Kur`an`ı Kerim ve birçok hadisi şerifte geçtiği üzere maddi imkânı olan her erkek ve kadına ömürde bir defa hac etmek farzdır. Aynı hüküm mezhep imamlarının sahih olan görüşlerine göre umre için de geçerlidir. Birden fazla olacak şekilde hac ve umre yapmak yerine göre nafile sadakalardan daha faziletli olurken, bazen de ecir bakımından sadaka daha öncelikli olabiliyor.
Maddi olarak Müslümanların bollukta olduğu ve İslam`ın öncelikli gördüğü ilim, teknoloji, enformasyon, siyaset, eğitim, ulaşım, iletişim, tedavi ve zaruri görülen diğer hacetler eksiksiz bir şekilde yerine getirildiği durumlarda tabiki ikinci hac ve umre başta sadaka olmak üzere birçok nafile ibadetten daha faziletlidir. Peki, “Müslümanların bollukta olması” başta olmak üzere küfrün her türlü imkânıyla bizimle mücadele ettiği bu zamanda Müslümanlar, ülkelerin veya bu ülkelerde bulunan İslami camiaların hangisi yukarıda geçen imkânlardan birine veya daha fazlasına sahiptir! Biri kalkıp, bahsettiğin bu imkânları yerine getirme şahısların değil, devletin sorumluluğudur diyebilir… Bu zikrettiklerim göreceli şeylerdir; devlet için de, şahıslar veya bu şahıslardan müteşekkil camialar için de geçerli olabilecek imkânlardır. Bununla birlikte Müslümanları devlet olma sürecine götüren araçlar da; tüm bunların bizzat kendileridir. Biri kalkıp hâlâ ben bundan sorumlu değilim diyebilir mi?

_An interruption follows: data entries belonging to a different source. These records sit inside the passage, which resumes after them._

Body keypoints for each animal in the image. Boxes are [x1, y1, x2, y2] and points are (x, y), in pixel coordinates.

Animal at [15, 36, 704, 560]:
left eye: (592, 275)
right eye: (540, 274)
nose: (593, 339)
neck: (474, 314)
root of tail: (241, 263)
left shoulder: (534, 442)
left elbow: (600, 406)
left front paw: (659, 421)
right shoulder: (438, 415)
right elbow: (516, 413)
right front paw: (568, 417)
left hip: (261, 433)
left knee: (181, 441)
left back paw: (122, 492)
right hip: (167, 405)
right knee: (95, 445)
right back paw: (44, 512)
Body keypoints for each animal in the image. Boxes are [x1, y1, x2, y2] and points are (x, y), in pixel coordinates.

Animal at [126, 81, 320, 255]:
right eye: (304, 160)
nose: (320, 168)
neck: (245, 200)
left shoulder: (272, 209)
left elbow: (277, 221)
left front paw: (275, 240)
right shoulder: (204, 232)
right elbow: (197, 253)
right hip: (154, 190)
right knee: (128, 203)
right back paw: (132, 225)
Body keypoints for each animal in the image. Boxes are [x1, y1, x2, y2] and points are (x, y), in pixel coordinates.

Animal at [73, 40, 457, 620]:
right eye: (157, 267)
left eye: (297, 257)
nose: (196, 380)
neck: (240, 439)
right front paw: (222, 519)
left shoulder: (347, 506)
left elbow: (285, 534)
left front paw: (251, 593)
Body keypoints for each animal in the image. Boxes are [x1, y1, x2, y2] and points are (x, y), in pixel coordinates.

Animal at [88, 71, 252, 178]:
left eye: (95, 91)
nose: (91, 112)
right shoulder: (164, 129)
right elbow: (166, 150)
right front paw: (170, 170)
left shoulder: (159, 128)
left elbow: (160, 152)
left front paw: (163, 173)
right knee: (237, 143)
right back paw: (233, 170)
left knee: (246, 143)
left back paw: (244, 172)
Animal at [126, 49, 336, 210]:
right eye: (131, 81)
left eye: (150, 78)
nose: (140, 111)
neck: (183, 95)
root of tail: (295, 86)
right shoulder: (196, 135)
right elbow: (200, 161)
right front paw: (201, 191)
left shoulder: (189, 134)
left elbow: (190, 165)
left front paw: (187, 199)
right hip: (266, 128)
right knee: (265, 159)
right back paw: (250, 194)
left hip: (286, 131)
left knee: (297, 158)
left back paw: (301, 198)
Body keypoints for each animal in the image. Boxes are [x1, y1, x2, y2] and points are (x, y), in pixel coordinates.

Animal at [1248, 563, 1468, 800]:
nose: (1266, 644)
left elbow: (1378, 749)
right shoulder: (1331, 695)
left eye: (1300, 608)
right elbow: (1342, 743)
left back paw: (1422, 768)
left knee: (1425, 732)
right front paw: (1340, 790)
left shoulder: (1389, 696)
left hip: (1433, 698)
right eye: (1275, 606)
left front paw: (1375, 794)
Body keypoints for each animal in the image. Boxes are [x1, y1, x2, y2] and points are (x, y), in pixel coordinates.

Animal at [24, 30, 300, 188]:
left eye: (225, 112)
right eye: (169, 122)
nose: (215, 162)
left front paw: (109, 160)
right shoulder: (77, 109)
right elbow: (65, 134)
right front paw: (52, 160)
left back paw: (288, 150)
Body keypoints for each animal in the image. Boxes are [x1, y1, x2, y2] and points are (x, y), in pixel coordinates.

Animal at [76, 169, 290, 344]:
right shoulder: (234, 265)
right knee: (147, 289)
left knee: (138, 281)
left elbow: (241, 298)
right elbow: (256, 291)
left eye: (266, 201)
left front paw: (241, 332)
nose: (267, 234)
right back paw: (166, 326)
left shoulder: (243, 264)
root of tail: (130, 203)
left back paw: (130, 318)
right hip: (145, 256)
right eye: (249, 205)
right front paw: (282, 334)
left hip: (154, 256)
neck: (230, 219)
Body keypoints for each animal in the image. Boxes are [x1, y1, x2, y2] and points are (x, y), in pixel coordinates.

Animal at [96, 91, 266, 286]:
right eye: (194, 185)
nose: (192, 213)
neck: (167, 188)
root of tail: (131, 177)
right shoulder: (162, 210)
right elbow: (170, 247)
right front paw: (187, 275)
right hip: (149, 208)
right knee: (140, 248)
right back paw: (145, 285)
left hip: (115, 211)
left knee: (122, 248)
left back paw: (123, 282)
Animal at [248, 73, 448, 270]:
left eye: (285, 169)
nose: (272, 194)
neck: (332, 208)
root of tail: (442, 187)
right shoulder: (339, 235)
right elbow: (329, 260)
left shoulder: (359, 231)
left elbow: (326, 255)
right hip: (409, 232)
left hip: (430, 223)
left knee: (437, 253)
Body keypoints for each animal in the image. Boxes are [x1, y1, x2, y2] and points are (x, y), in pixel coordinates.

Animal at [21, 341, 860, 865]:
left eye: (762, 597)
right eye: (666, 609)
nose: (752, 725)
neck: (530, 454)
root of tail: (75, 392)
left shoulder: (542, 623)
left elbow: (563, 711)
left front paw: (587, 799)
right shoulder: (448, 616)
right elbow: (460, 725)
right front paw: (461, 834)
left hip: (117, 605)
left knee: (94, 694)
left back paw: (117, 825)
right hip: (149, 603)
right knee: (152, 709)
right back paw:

İslam ümmeti olarak musibetlerin en büyüğüne denk gelmiş bir dönemde yaşıyoruz. Zira tarih boyunca Müslümanların hüküm sürdüğü bolluk zamanında herkes bolluk içerisindeyken, darlık zamanında yine insanların büyük çoğunluğu ya darlık içerisinde olmuş ya da geriye kalanlar, aynı darlığa ortak bir yaşam tarzı sunmuştu. Şimdiyse eziyet ve sefalet içerisinde yaşayan Müslümanlar bir tarafta, her türlü bolluğu yaşayanlar ayrı bir tarafta… Ama her ikisi de Müslüman!
Günümüzde Müslümanların maddi imkânsızlıklar nedeniyle yapmaya güç yetiremedikleri veya başlayıp da geliştiremedikleri, ileriye götüremedikleri öyle zaruri ihtiyaçları vardır ki; bazen bunların aciliyeti; bırakalım nafile haccı, farz olan haccı dahi düşünmekten insanı engelliyor.
Aynı durum ferdi ve kişisel bazı öncelikli zaruretler için de geçerlidir. Mesela buradan soruyorum; evladı, evlilik çağına gelmiş olan bir babanın senede bir hac ve umre yapması mı daha faziletlidir yoksa -Allah muhafaza- bugün yarın harama düşmesinden endişe edilen evladını biran önce evlendirmesi mi? Hatta içerisinde bulunduğumuz bu zamanın şerrini iyi bir şekilde tahlil ettiğimizde çocuklarımızın dünya ve ahiret saadeti için farz olan hac ibadeti dahi belki ertelenebilir.
Her Müslüman, yaşadığı yerin şartlarına ve ihtiyaçlarına göre nafile ibadetlerden neyin evvel neyin ahir olduğunu çok iyi bir şekilde bilmektedir. Dolayısıyla kişi maddiyata taalluk eden ibadetlerini buna göre belirlemeli “öncelikli fıkhın” ne olduğu hususuyla ilgili Müslüman kardeşleriyle daima irtibat halinde bulunmalıdır.
Zekât ve fıtır sadakasının dışında yapılan infaklar farz değil, menduptur. Kişi vermediği takdirde günahkâr olmaz. Ancak bazı durumlar vardır ki nafile olan sadakayı farz-ı kifayet yapabiliyor. Efendimiz (aleyhissalatu vesselam) şöyle buyurmaktadır: Komşusu açken kendisi tok yatan bizden değildir. (Taberânî, Hâkim) Müslüman kardeşi açlık ve yoklukla imtihan edildiği halde kendisi tokluk ve bollukla imtihan edilen kimseye infak mendup değil, belki farz-ı kifayedir. Bolluk içerisinde yaşayan bütün Müslümanlar bununla dertlenmediği sürece, belki tamamı sorumlu olur.